- [EXERCISE OBJECTIVE] The reply to the records below should contain exactly the lines from the line with "HOSPITAL GARRAHAN" through the line with "MARÍA FERNANDA BORIOTTI", and nothing besides.

- [RECORD EXTRACTS]
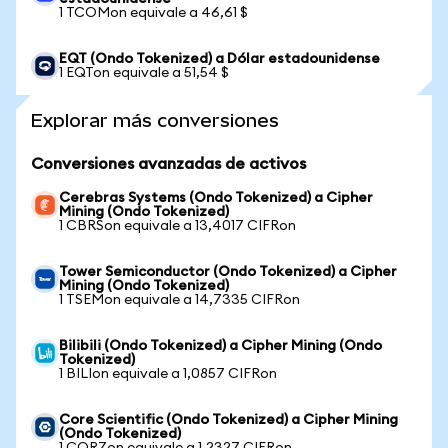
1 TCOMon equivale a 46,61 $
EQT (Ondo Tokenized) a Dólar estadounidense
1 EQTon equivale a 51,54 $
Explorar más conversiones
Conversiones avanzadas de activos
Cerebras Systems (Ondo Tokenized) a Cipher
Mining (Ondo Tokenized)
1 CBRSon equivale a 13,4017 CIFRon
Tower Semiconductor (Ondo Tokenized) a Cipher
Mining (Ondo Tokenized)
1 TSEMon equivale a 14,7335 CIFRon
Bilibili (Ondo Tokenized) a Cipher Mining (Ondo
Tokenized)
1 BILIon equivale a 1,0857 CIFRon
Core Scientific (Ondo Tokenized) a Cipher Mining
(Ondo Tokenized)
* * *
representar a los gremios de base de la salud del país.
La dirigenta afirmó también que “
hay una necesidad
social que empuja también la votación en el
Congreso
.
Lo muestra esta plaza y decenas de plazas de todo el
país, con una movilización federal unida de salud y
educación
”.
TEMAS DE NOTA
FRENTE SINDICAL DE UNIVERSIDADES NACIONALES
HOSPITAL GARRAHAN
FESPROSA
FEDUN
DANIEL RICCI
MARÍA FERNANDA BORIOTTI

- [RESULT OF THE TASK]
HOSPITAL GARRAHAN
FESPROSA
FEDUN
DANIEL RICCI
MARÍA FERNANDA BORIOTTI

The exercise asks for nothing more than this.